OTTAWA, Ontario Foreign government subsidies that fuel excess steelmaking capacity worldwide were to be addressed by the United States at a two-day meeting of key steel-producing countries that kicked off July 1 in Paris.
"The United States has been working actively to address other governments policies that contribute to global excess steelmaking capacity, including in China and other countries.

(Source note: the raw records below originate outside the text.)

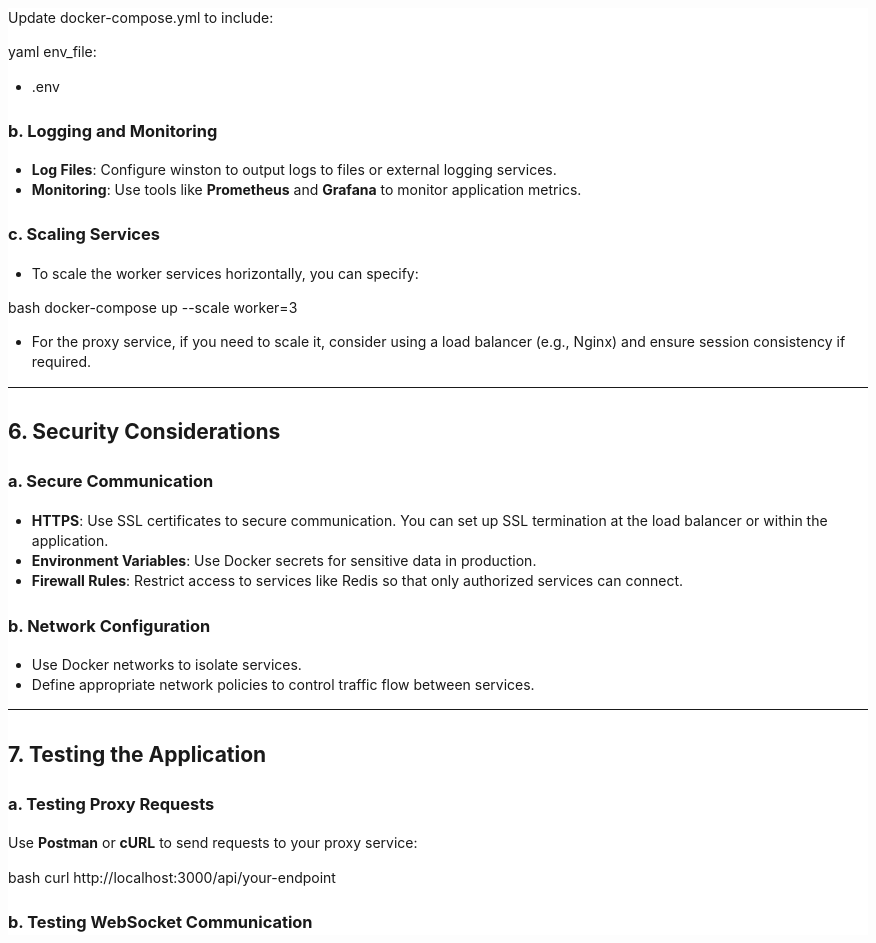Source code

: 
Update docker-compose.yml to include:

yaml
env_file:
  - .env


### **b. Logging and Monitoring**

- **Log Files**: Configure winston to output logs to files or external logging services.
- **Monitoring**: Use tools like **Prometheus** and **Grafana** to monitor application metrics.

### **c. Scaling Services**

- To scale the worker services horizontally, you can specify:

bash
docker-compose up --scale worker=3


- For the proxy service, if you need to scale it, consider using a load balancer (e.g., Nginx) and ensure session consistency if required.

---

## **6. Security Considerations**

### **a. Secure Communication**

- **HTTPS**: Use SSL certificates to secure communication. You can set up SSL termination at the load balancer or within the application.
- **Environment Variables**: Use Docker secrets for sensitive data in production.
- **Firewall Rules**: Restrict access to services like Redis so that only authorized services can connect.

### **b. Network Configuration**

- Use Docker networks to isolate services.
- Define appropriate network policies to control traffic flow between services.

---

## **7. Testing the Application**

### **a. Testing Proxy Requests**

Use **Postman** or **cURL** to send requests to your proxy service:

bash
curl http://localhost:3000/api/your-endpoint


### **b. Testing WebSocket Communication**
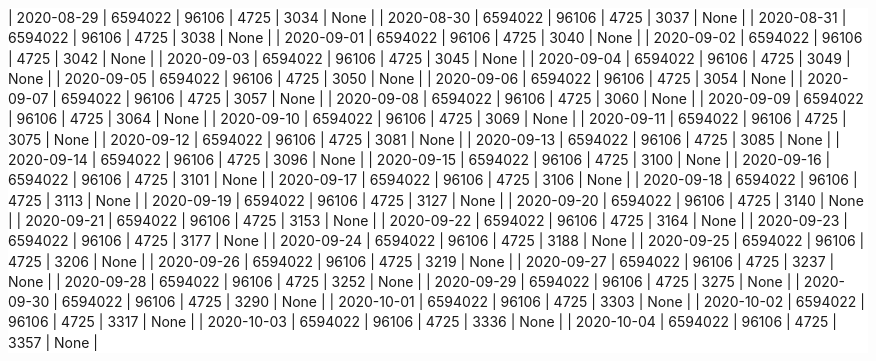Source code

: | 2020-08-29 | 6594022 | 96106 | 4725 | 3034 | None |
| 2020-08-30 | 6594022 | 96106 | 4725 | 3037 | None |
| 2020-08-31 | 6594022 | 96106 | 4725 | 3038 | None |
| 2020-09-01 | 6594022 | 96106 | 4725 | 3040 | None |
| 2020-09-02 | 6594022 | 96106 | 4725 | 3042 | None |
| 2020-09-03 | 6594022 | 96106 | 4725 | 3045 | None |
| 2020-09-04 | 6594022 | 96106 | 4725 | 3049 | None |
| 2020-09-05 | 6594022 | 96106 | 4725 | 3050 | None |
| 2020-09-06 | 6594022 | 96106 | 4725 | 3054 | None |
| 2020-09-07 | 6594022 | 96106 | 4725 | 3057 | None |
| 2020-09-08 | 6594022 | 96106 | 4725 | 3060 | None |
| 2020-09-09 | 6594022 | 96106 | 4725 | 3064 | None |
| 2020-09-10 | 6594022 | 96106 | 4725 | 3069 | None |
| 2020-09-11 | 6594022 | 96106 | 4725 | 3075 | None |
| 2020-09-12 | 6594022 | 96106 | 4725 | 3081 | None |
| 2020-09-13 | 6594022 | 96106 | 4725 | 3085 | None |
| 2020-09-14 | 6594022 | 96106 | 4725 | 3096 | None |
| 2020-09-15 | 6594022 | 96106 | 4725 | 3100 | None |
| 2020-09-16 | 6594022 | 96106 | 4725 | 3101 | None |
| 2020-09-17 | 6594022 | 96106 | 4725 | 3106 | None |
| 2020-09-18 | 6594022 | 96106 | 4725 | 3113 | None |
| 2020-09-19 | 6594022 | 96106 | 4725 | 3127 | None |
| 2020-09-20 | 6594022 | 96106 | 4725 | 3140 | None |
| 2020-09-21 | 6594022 | 96106 | 4725 | 3153 | None |
| 2020-09-22 | 6594022 | 96106 | 4725 | 3164 | None |
| 2020-09-23 | 6594022 | 96106 | 4725 | 3177 | None |
| 2020-09-24 | 6594022 | 96106 | 4725 | 3188 | None |
| 2020-09-25 | 6594022 | 96106 | 4725 | 3206 | None |
| 2020-09-26 | 6594022 | 96106 | 4725 | 3219 | None |
| 2020-09-27 | 6594022 | 96106 | 4725 | 3237 | None |
| 2020-09-28 | 6594022 | 96106 | 4725 | 3252 | None |
| 2020-09-29 | 6594022 | 96106 | 4725 | 3275 | None |
| 2020-09-30 | 6594022 | 96106 | 4725 | 3290 | None |
| 2020-10-01 | 6594022 | 96106 | 4725 | 3303 | None |
| 2020-10-02 | 6594022 | 96106 | 4725 | 3317 | None |
| 2020-10-03 | 6594022 | 96106 | 4725 | 3336 | None |
| 2020-10-04 | 6594022 | 96106 | 4725 | 3357 | None |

Such action includes vigorous enforcement of U.S. trade remedy laws and U.S. rights in the World Trade Organization," the office of the U.S. Trade Representative and the U.S. Commerce Department said.
Investment restrictions, subsidies and the market-distorting conduct of state-owned enterprises are also major concerns for the U.S. steel manufacturing sector, a spokeswoman for the American Iron and Steel Institute said. "U.S. manufacturers and their workers can compete with anyone in the world on a level playing field, but they cannot compete against governments."
A Paris-based diplomat said member countries would be discussing global excess capacity issues at the meeting of the steel committee of the Organization for Economic Cooperation and Development (OECD).
"Excess capacity is thought to be currently very high, and it risks becoming an even greater problem given the significant investment that continues to take place, particularly in some rapidly growing emerging economies," he told AMM sister publication Steel First.
Other topics will include the economic performance and viability of the steel industry, various trade policy actions, energy market developments and their impact on the steel industry, as well as raw materials issues.
The steel committee is made up of 27 OECD-member countries and involves other steel-manufacturing countries including Brazil, Argentina, Egypt, India, Malaysia, South Africa and China. These countries account for most of the worlds steel production and trade.